Поэтому она раз за разом вставала и проводила полночь и следующие часы с картой. На ней были Соединенные Штаты целиком, вместе со всеми дорогами и топографией. Полностью развернутая, она занимала всю поверхность обеденного стола, но Рози не нужен был полный разворот. Некоторое время средние пять складок так и оставались сложенными, но из-за этого возникал выпуклый бугор в центре, затруднявший процесс цветного кодирования. В конце концов она взяла ножницы и отрезала их, тщательно скрепив остатки клейкой лентой только с оборотной стороны, чтобы при необходимости без помех пользоваться ручками и маркерами. На самом деле, это уже вторая по счету карта, поскольку первая была изрисована заметками, стрелочками и большими и малыми крестиками.
Пенн говорил: «Ложись спать». Пенн говорил: «Заканчивай это безумство», — думая, что эксцентричная формулировка, может быть, рассмешит ее и смягчит намек на то, что она ведет себя ненормально, тем не менее продолжая намекать.
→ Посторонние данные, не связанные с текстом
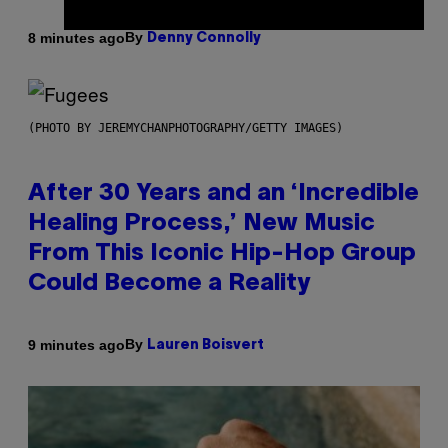
By
8 minutes ago
Denny Connolly
(PHOTO BY JEREMYCHANPHOTOGRAPHY/GETTY IMAGES)
After 30 Years and an ‘Incredible
Healing Process,’ New Music
From This Iconic Hip-Hop Group
Could Become a Reality
By
9 minutes ago
Lauren Boisvert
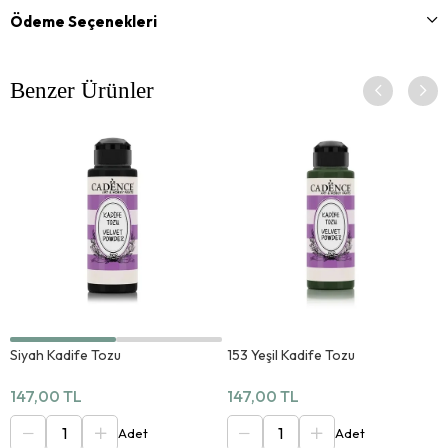
Ödeme Seçenekleri
Benzer Ürünler
Siyah Kadife Tozu
153 Yeşil Kadife Tozu
147,00 TL
147,00 TL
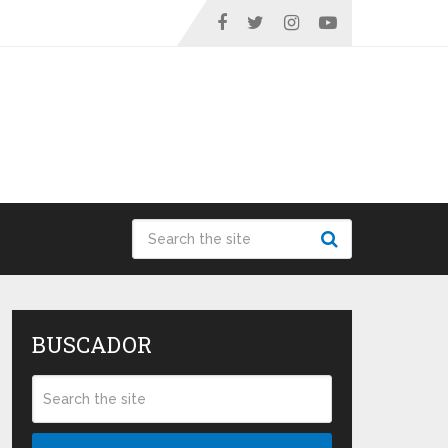
BUSCADOR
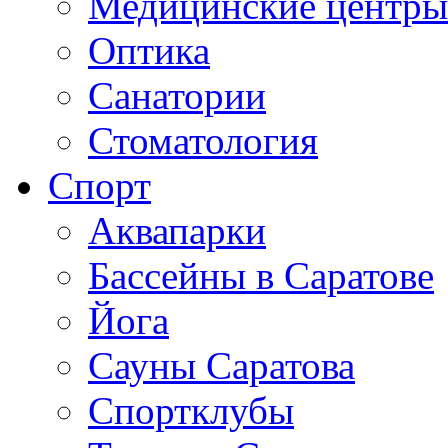
Медицинские центры
Оптика
Санатории
Стоматология
Спорт
Аквапарки
Бассейны в Саратове
Йога
Сауны Саратова
Спортклубы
Пенн говорил: «Мэдисон — идеальный город. Либеральный и красивый. Свободно мыслящий, с умными, образованными горожанами и медициной мирового класса». Пенн говорил: «Невозможно держать под контролем все. Где бы ты ни жила, плохие люди будут везде. Где бы ты ни жила, дерьмо периодически случается». Но Рози знала, что Пенн говорит это, потому что он — поэт, и рассказчик, и последователь культа нарративной теории, взрослый мужчина, который до сих пор верит в сказки и счастливые концовки. Для нее диагноз и лечение были намного более клиническими концепциями. Она подходила к немощи так, как всегда: первичный осмотр, физическое обследование, анализ симптомов. Принимала в расчет историю пациента и средовые факторы. Разрабатывала план лечения.
Ясно было то, что они не могут растить ребенка здесь. Не могут растить здесь всех детей. Им нужно уехать «Туда». Да, Мэдисон был открытым, приемлющим и толерантным, но толерантность — это дерьмо собачье. К дьяволу толерантность! Мэдисон был толерантным… вот только это не так. Мэдисон был толерантным только в случае, если ты не забрел от дома на расстояние мили в любом направлении и не пригласил к себе людей из внешнего мира. Чед Перри, как выяснилось, был из Кеноши, а в этом случае толерантность не работает, верно? Поппи не был чем-то таким, что следовало перетерпеть — типа у тебя простуда, и да, это раздражает, и нет, ты не умрешь, так что купи салфеток и книжку про зомби и на два дня залезь под одеяло. Это с простудой следовало мириться. А детям следовало радоваться.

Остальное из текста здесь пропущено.